(Body or hand keypoint data)

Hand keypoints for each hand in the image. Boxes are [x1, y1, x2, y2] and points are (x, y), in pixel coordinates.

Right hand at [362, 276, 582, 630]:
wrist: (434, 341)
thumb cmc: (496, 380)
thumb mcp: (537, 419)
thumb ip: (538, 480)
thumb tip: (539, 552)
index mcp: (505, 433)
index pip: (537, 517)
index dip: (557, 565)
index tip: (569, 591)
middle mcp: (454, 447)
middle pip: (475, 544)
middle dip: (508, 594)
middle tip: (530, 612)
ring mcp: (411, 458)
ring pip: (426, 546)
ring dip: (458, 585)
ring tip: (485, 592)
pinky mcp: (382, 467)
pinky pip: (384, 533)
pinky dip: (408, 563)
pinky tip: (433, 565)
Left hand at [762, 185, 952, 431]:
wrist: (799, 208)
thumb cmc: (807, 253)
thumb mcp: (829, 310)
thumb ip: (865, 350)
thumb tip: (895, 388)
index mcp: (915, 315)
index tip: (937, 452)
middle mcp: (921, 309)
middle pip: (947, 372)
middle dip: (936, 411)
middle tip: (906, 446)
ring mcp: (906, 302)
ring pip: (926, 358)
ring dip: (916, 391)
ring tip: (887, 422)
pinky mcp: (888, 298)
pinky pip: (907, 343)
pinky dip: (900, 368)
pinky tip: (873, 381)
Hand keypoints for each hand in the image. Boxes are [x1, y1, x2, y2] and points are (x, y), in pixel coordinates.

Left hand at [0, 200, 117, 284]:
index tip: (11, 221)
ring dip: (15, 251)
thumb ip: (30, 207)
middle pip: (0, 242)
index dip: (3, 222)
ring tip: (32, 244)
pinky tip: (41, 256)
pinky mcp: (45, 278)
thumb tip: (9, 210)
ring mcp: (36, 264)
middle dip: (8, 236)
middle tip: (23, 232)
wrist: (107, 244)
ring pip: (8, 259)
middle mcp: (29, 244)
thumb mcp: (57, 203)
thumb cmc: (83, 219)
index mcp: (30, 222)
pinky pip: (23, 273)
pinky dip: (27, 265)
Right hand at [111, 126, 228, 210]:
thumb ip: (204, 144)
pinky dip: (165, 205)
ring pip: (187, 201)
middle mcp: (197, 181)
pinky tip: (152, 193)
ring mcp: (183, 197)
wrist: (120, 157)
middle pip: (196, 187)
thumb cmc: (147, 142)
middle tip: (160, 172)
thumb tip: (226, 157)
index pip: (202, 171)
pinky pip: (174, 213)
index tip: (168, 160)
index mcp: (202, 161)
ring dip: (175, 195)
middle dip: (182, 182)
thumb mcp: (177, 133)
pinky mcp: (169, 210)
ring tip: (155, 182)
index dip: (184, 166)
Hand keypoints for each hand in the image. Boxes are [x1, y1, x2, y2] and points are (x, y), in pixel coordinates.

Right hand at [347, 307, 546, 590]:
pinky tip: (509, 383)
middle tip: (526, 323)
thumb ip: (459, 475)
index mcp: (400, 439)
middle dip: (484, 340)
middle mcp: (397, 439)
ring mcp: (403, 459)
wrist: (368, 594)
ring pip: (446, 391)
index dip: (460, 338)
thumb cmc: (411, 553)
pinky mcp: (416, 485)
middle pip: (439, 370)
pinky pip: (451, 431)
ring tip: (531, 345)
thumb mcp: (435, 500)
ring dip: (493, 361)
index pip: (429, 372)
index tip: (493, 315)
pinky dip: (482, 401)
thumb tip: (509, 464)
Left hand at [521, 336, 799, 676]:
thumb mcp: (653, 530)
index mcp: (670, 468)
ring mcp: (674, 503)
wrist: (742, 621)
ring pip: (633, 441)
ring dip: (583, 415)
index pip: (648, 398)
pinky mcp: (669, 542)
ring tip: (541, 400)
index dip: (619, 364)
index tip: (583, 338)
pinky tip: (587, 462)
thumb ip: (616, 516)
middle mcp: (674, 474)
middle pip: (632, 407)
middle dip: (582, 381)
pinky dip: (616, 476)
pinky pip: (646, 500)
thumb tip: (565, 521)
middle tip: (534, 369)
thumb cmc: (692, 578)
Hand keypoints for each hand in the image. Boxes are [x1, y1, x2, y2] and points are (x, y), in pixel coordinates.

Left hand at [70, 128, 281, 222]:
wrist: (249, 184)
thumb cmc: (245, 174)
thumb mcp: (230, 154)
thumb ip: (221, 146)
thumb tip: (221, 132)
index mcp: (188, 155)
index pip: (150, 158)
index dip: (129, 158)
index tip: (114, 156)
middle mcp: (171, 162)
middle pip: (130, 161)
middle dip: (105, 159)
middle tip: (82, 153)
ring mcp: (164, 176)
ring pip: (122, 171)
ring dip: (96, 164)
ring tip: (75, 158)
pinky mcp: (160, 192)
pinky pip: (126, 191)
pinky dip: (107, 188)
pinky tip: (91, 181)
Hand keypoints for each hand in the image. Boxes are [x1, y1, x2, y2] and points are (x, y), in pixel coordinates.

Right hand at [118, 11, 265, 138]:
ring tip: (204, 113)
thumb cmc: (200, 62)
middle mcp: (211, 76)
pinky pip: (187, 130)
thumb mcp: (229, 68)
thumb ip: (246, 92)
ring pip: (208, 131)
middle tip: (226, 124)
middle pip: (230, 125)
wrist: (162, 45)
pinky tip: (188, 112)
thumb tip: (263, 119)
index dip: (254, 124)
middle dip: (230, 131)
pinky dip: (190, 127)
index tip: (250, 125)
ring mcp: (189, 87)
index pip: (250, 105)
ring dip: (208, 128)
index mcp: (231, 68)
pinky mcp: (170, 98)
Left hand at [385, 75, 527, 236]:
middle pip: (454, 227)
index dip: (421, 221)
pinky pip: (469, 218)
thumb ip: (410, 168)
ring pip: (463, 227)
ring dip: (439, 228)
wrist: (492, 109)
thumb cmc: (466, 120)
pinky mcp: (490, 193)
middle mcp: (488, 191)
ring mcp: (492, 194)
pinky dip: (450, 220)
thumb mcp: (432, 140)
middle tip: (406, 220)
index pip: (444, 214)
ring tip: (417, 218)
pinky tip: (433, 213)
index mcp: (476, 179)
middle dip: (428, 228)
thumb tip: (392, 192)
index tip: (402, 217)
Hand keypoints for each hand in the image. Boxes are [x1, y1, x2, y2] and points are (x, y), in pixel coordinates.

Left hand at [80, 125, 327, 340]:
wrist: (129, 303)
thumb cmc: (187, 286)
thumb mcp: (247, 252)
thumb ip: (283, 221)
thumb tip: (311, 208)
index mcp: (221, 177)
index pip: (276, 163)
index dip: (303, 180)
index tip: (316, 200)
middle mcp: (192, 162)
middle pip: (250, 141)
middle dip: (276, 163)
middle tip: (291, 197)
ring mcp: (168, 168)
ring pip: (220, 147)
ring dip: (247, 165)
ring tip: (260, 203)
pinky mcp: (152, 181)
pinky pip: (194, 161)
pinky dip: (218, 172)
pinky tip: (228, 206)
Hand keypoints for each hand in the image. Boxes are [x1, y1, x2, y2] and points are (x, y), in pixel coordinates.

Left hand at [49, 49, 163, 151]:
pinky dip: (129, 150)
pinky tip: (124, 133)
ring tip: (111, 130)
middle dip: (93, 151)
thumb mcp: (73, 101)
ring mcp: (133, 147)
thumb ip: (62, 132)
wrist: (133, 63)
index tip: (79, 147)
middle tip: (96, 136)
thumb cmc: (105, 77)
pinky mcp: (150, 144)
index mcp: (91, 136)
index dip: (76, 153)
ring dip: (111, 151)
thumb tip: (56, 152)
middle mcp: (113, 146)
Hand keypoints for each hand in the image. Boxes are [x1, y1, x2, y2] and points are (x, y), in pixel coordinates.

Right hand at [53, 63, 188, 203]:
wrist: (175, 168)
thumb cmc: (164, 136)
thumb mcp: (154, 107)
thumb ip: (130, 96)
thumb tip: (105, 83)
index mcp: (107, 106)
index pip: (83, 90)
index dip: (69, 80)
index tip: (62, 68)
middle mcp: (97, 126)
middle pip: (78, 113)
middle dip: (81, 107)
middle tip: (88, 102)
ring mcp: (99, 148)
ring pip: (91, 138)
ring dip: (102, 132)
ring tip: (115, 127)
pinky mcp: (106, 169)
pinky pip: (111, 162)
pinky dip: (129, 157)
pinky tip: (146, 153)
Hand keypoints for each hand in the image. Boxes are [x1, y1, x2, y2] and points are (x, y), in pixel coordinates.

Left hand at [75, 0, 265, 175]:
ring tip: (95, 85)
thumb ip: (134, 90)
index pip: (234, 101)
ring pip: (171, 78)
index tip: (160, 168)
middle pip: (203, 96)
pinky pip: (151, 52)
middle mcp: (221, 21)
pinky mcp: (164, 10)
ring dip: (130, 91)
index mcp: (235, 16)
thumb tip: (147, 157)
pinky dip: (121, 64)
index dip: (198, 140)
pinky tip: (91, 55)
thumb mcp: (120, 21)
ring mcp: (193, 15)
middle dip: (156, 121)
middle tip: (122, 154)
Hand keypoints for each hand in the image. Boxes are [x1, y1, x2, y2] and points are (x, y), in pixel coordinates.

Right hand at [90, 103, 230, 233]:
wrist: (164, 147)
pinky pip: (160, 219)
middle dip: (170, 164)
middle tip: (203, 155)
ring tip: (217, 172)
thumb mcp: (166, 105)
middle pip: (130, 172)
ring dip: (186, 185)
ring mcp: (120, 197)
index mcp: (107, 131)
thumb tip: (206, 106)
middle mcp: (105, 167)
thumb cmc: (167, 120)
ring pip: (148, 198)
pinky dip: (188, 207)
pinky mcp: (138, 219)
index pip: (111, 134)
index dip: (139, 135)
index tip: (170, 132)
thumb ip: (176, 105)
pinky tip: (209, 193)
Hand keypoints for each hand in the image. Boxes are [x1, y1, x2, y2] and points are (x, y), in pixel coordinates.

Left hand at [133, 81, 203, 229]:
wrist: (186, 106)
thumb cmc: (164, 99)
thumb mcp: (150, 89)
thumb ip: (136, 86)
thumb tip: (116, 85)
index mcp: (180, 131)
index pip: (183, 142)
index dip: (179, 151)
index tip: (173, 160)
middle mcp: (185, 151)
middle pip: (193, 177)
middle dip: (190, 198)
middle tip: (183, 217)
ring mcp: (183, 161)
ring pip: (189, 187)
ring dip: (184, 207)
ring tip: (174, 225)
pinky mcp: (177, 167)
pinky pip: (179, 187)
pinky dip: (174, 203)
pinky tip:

*Prompt*. Gather each line in the data that holds the string "Right".

*Result*.
Right hand at [362, 276, 582, 630]:
Right hand at [111, 126, 228, 210]:
Right hand at [347, 307, 546, 590]:
Right hand at [118, 11, 265, 138]:
Right hand at [53, 63, 188, 203]:
Right hand at [90, 103, 230, 233]:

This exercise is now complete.